Host Application Hangs When Accessing Memory - 2023.1 English

Vitis Unified Software Platform Documentation: Application Acceleration Development (UG1393)

Document ID
UG1393
Release Date
2023-07-17
Version
2023.1 English
Application hangs can also be caused by incomplete DMA transfers initiated from the host code. This does not necessarily mean that the host code is wrong; it might also be that the kernels have issued illegal transactions and locked up the AXI.
  1. If the platform has an AXI firewall, such as in the Vitis target platforms, it is likely to trip. The driver issues a SIGBUS error, kills the application, and resets the device. You can check this by running the following command:
    xbutil examine -d <bdf> -r firewall

    The following figure shows such an error in the firewall status:

    Firewall Last Error Status:
    		0:		0x0	 (GOOD)
    		1:		0x0	 (GOOD)
    		2:		0x80000 (RECS_WRITE_TO_BVALID_MAX_WAIT). 
    				  Error occurred on Tue 2017-12-19 11:39:13 PST
    
    Xclbin ID:	0x5a39da87
    Tip: If the firewall has not tripped, the Linux tool, dmesg, can provide additional insight.
  2. When you know that the firewall has tripped, it is important to determine the cause of the DMA timeout. The issue could be an illegal DMA transfer, or kernel misbehavior. However, a side effect of the AXI firewall tripping is that the health check functionality in the driver resets the board after killing the application; any information on the device that might help with debugging the root cause is lost.
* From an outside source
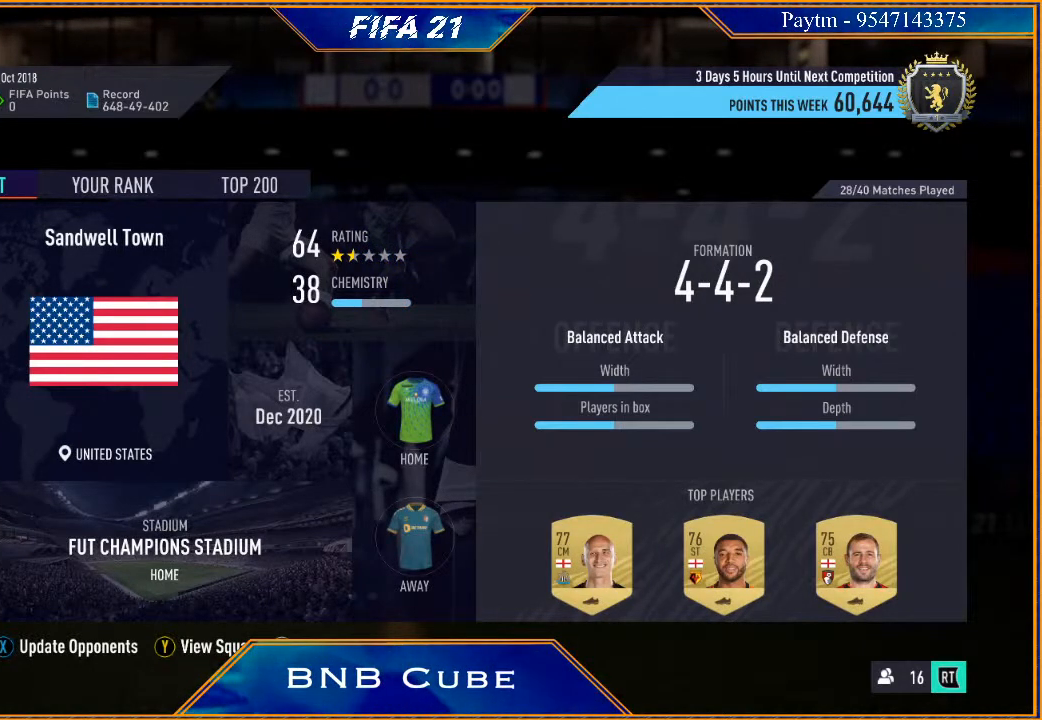
{"buttons": [], "left_stick": "center", "right_stick": "center", "events": []}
To debug this issue, disable the health check thread in the xclmgmt kernel module to capture the error. This uses common Unix kernel tools in the following sequence:
    1. sudo modinfo xclmgmt: This command lists the current configuration of the module and indicates if the health_check parameter is ON or OFF. It also returns the path to the xclmgmt module.
    2. sudo rmmod xclmgmt: This removes and disables the xclmgmt kernel module.
    3. sudo insmod <path to module>/xclmgmt.ko health_check=0: This re-installs the xclmgmt kernel module with the health check disabled.
      Tip: The path to this module is reported in the output of the call to modinfo.
  3. With the health check disabled, rerun the application. You can use the kernel instrumentation to isolate this issue as previously described.